What is needed is an exact copy of all the entries.

DATA SHOWN below:

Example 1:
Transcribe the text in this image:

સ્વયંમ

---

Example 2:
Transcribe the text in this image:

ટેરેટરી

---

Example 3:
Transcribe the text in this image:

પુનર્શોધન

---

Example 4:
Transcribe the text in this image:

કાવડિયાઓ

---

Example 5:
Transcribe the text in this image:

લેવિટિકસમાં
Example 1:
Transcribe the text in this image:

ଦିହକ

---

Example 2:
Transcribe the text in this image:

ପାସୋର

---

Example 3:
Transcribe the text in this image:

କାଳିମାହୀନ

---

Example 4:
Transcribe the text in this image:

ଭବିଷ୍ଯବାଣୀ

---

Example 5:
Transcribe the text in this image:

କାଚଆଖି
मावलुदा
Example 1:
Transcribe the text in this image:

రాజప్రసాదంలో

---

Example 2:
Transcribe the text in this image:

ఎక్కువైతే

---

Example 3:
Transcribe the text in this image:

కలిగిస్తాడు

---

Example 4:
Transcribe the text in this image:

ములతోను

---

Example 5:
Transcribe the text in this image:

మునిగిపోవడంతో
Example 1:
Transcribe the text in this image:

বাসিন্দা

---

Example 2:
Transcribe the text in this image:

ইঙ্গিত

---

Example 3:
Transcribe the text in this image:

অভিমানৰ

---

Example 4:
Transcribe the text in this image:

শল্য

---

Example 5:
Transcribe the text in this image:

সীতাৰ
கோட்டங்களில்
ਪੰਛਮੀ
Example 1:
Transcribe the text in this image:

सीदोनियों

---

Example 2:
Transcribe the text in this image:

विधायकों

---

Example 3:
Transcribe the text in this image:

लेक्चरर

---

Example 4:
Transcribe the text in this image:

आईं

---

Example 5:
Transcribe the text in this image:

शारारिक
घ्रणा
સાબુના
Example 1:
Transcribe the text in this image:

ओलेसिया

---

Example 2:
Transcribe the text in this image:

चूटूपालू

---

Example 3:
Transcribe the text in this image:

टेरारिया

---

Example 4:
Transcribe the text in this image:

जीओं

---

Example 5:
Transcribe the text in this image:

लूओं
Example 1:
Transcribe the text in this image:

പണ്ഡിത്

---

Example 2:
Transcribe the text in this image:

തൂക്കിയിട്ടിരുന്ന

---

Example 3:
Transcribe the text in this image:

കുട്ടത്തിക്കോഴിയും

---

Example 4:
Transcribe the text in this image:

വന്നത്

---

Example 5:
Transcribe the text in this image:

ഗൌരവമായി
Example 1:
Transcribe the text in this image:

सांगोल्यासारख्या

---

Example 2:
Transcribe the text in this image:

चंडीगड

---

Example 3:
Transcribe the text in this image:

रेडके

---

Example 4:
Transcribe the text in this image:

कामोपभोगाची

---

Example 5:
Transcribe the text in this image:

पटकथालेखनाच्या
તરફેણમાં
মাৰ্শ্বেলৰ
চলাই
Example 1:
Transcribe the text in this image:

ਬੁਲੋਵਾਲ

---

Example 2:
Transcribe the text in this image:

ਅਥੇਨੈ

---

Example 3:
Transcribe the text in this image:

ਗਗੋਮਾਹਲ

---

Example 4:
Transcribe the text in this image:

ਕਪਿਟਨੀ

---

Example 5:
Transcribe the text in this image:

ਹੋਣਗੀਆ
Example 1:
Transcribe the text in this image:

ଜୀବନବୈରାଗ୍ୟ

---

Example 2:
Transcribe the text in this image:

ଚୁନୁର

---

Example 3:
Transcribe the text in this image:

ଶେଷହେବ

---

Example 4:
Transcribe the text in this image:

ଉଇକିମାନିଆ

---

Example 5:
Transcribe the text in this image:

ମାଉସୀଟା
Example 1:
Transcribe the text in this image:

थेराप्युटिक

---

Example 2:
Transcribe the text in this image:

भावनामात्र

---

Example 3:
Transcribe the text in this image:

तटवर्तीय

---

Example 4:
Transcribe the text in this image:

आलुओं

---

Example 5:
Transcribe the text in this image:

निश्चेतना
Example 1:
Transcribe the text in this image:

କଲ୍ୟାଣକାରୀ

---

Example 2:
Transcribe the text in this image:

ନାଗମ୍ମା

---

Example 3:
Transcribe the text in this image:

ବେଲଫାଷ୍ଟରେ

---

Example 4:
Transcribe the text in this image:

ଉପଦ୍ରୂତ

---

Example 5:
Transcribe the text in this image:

End of DATA SHOWN.

▸ **OUTPUT FOR THIS EXERCISE**:
Example 1:
Transcribe the text in this image:

સ્વયંમ

---

Example 2:
Transcribe the text in this image:

ટેરેટરી

---

Example 3:
Transcribe the text in this image:

પુનર્શોધન

---

Example 4:
Transcribe the text in this image:

કાવડિયાઓ

---

Example 5:
Transcribe the text in this image:

લેવિટિકસમાં
Example 1:
Transcribe the text in this image:

ଦିହକ

---

Example 2:
Transcribe the text in this image:

ପାସୋର

---

Example 3:
Transcribe the text in this image:

କାଳିମାହୀନ

---

Example 4:
Transcribe the text in this image:

ଭବିଷ୍ଯବାଣୀ

---

Example 5:
Transcribe the text in this image:

କାଚଆଖି
मावलुदा
Example 1:
Transcribe the text in this image:

రాజప్రసాదంలో

---

Example 2:
Transcribe the text in this image:

ఎక్కువైతే

---

Example 3:
Transcribe the text in this image:

కలిగిస్తాడు

---

Example 4:
Transcribe the text in this image:

ములతోను

---

Example 5:
Transcribe the text in this image:

మునిగిపోవడంతో
Example 1:
Transcribe the text in this image:

বাসিন্দা

---

Example 2:
Transcribe the text in this image:

ইঙ্গিত

---

Example 3:
Transcribe the text in this image:

অভিমানৰ

---

Example 4:
Transcribe the text in this image:

শল্য

---

Example 5:
Transcribe the text in this image:

সীতাৰ
கோட்டங்களில்
ਪੰਛਮੀ
Example 1:
Transcribe the text in this image:

सीदोनियों

---

Example 2:
Transcribe the text in this image:

विधायकों

---

Example 3:
Transcribe the text in this image:

लेक्चरर

---

Example 4:
Transcribe the text in this image:

आईं

---

Example 5:
Transcribe the text in this image:

शारारिक
घ्रणा
સાબુના
Example 1:
Transcribe the text in this image:

ओलेसिया

---

Example 2:
Transcribe the text in this image:

चूटूपालू

---

Example 3:
Transcribe the text in this image:

टेरारिया

---

Example 4:
Transcribe the text in this image:

जीओं

---

Example 5:
Transcribe the text in this image:

लूओं
Example 1:
Transcribe the text in this image:

പണ്ഡിത്

---

Example 2:
Transcribe the text in this image:

തൂക്കിയിട്ടിരുന്ന

---

Example 3:
Transcribe the text in this image:

കുട്ടത്തിക്കോഴിയും

---

Example 4:
Transcribe the text in this image:

വന്നത്

---

Example 5:
Transcribe the text in this image:

ഗൌരവമായി
Example 1:
Transcribe the text in this image:

सांगोल्यासारख्या

---

Example 2:
Transcribe the text in this image:

चंडीगड

---

Example 3:
Transcribe the text in this image:

रेडके

---

Example 4:
Transcribe the text in this image:

कामोपभोगाची

---

Example 5:
Transcribe the text in this image:

पटकथालेखनाच्या
તરફેણમાં
মাৰ্শ্বেলৰ
চলাই
Example 1:
Transcribe the text in this image:

ਬੁਲੋਵਾਲ

---

Example 2:
Transcribe the text in this image:

ਅਥੇਨੈ

---

Example 3:
Transcribe the text in this image:

ਗਗੋਮਾਹਲ

---

Example 4:
Transcribe the text in this image:

ਕਪਿਟਨੀ

---

Example 5:
Transcribe the text in this image:

ਹੋਣਗੀਆ
Example 1:
Transcribe the text in this image:

ଜୀବନବୈରାଗ୍ୟ

---

Example 2:
Transcribe the text in this image:

ଚୁନୁର

---

Example 3:
Transcribe the text in this image:

ଶେଷହେବ

---

Example 4:
Transcribe the text in this image:

ଉଇକିମାନିଆ

---

Example 5:
Transcribe the text in this image:

ମାଉସୀଟା
Example 1:
Transcribe the text in this image:

थेराप्युटिक

---

Example 2:
Transcribe the text in this image:

भावनामात्र

---

Example 3:
Transcribe the text in this image:

तटवर्तीय

---

Example 4:
Transcribe the text in this image:

आलुओं

---

Example 5:
Transcribe the text in this image:

निश्चेतना
Example 1:
Transcribe the text in this image:

କଲ୍ୟାଣକାରୀ

---

Example 2:
Transcribe the text in this image:

ନାଗମ୍ମା

---

Example 3:
Transcribe the text in this image:

ବେଲଫାଷ୍ଟରେ

---

Example 4:
Transcribe the text in this image:

ଉପଦ୍ରୂତ

---

Example 5:
Transcribe the text in this image:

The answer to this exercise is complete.